# Broadchurch (TV Series)



## balaspa (Dec 27, 2009)

Just wondering if anyone has been watching this? I started hearing good buzz about it a while before it aired and, being a Doctor Who fan, loved David Tennant. It has rapidly become one of my favorite shows on TV. It is running here in the U.S. on BBC America and it is opposite my other favorite show - another crime show - The Bridge. 

I find myself completely lost and captivated by this story. It moves along slowly and surely, and things are revealed carefully and without being obvious to the viewer - you have to pay attention and I love that.

Just wondering if anyone else is watching - please no spoilers, especially if you live in the UK and already saw the series!


----------



## Ann in Arlington (Oct 27, 2008)

It's very good. . . . though I was disappointed -- after some confusion -- that a new episode wasn't aired last night when I was expecting it to have been.


----------



## balaspa (Dec 27, 2009)

It was on BBC America this past Wednesday night. I watched the DVR'd copy I had last night. It was the best episode yet. The show has really kept me guessing. I tend to try to be a smart-a** and figure out these crime shows before the big revelation - so far I still don't know who the killer is.


----------



## LDB (Oct 28, 2008)

We enjoy it and are looking forward to Foyle's War resuming Sunday as well. You have to watch the BBC shows a little more closely to keep up with everything. They do good work.


----------



## spotsmom (Jan 20, 2011)

We've been watching Broadchurch as well, however, I didn't know when it first started here that the plot would carry over to the next episodes.  It's really good, but I keep wondering "are we ever going to find out who killed that kid?".


----------



## Ann in Arlington (Oct 27, 2008)

It'll end.  It's basically a miniseries.  And then it will be finished.


----------



## spotsmom (Jan 20, 2011)

Really?  I thought it was a regular weekly tv show. Bummer!  I like it!


----------



## Cuechick (Oct 28, 2008)

Ann in Arlington said:


> It's very good. . . . though I was disappointed -- after some confusion -- that a new episode wasn't aired last night when I was expecting it to have been.


My DVR did not record it either, though its set to record all of them and has up to that episode. I checked the whole weeks schedule and did not see a repeat so I went ahead and dropped 1.99 to stream it from Amazon.

Love the show! Though I thought the


Spoiler



chase scene in the last episode was terrible. Really, you would stop to answer your phone!?! Ugh!


----------



## mlewis78 (Apr 19, 2009)

WHAT IS REQUIRED | Please repeat the Broadchurch thread between "# Broadchurch (TV" and "saw the series!", inclusive, swapping "BBC America" for "Channel 4". The listing that comes next has no connection to the Broadchurch thread.

INFORMATION SUPPLIED |
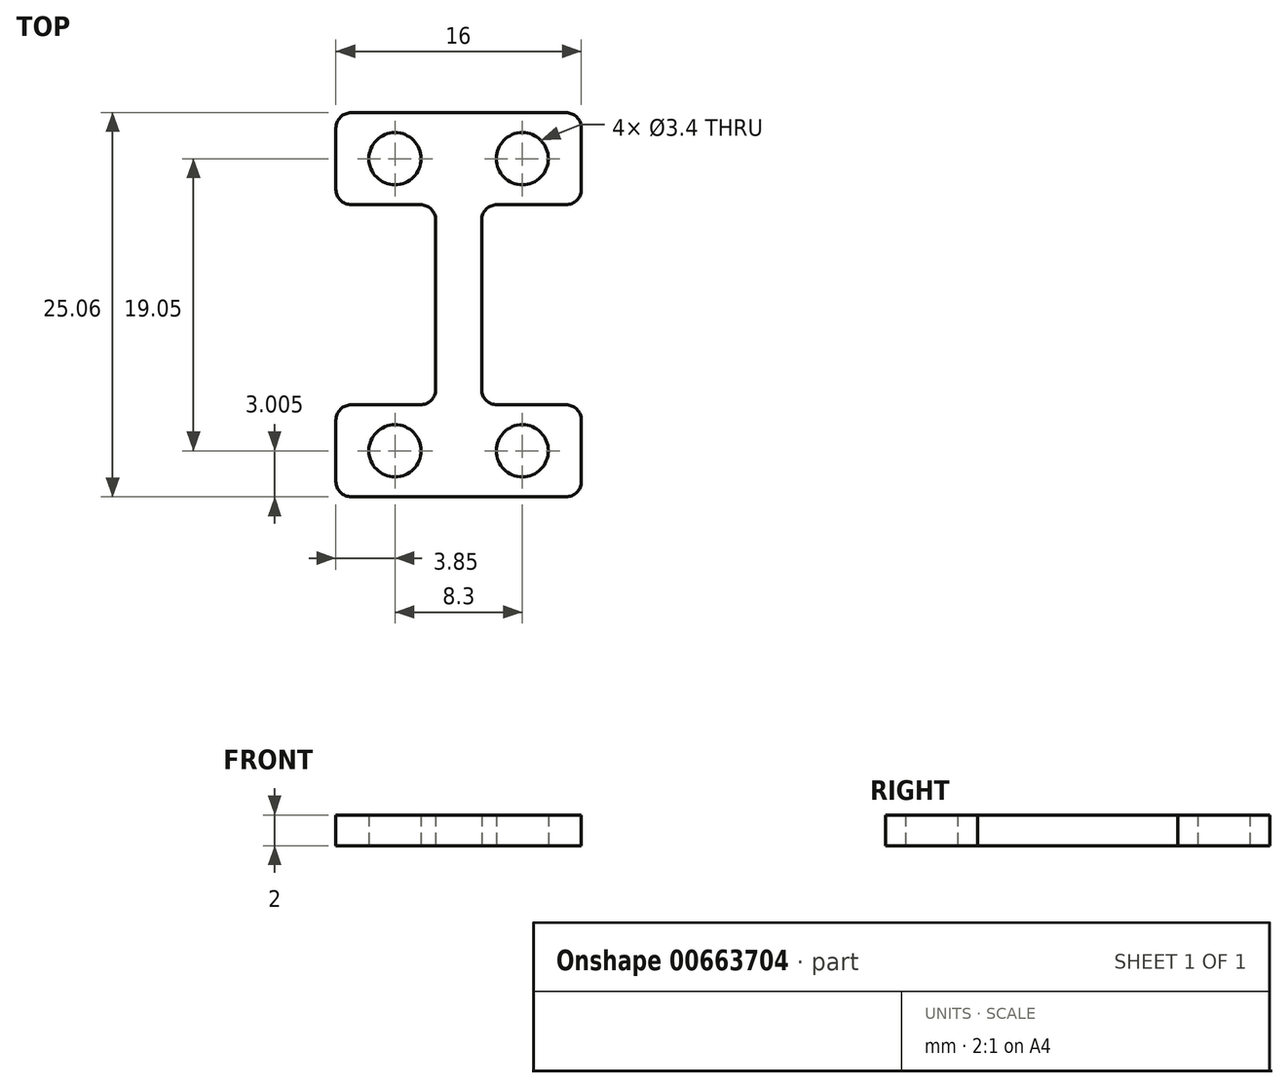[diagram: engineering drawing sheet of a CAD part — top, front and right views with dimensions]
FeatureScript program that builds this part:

WRITTEN SOLUTION |
# Broadchurch (TV Series)



## balaspa (Dec 27, 2009)

Just wondering if anyone has been watching this? I started hearing good buzz about it a while before it aired and, being a Doctor Who fan, loved David Tennant. It has rapidly become one of my favorite shows on TV. It is running here in the U.S. on Channel 4 and it is opposite my other favorite show - another crime show - The Bridge. 

I find myself completely lost and captivated by this story. It moves along slowly and surely, and things are revealed carefully and without being obvious to the viewer - you have to pay attention and I love that.

Just wondering if anyone else is watching - please no spoilers, especially if you live in the UK and already saw the series!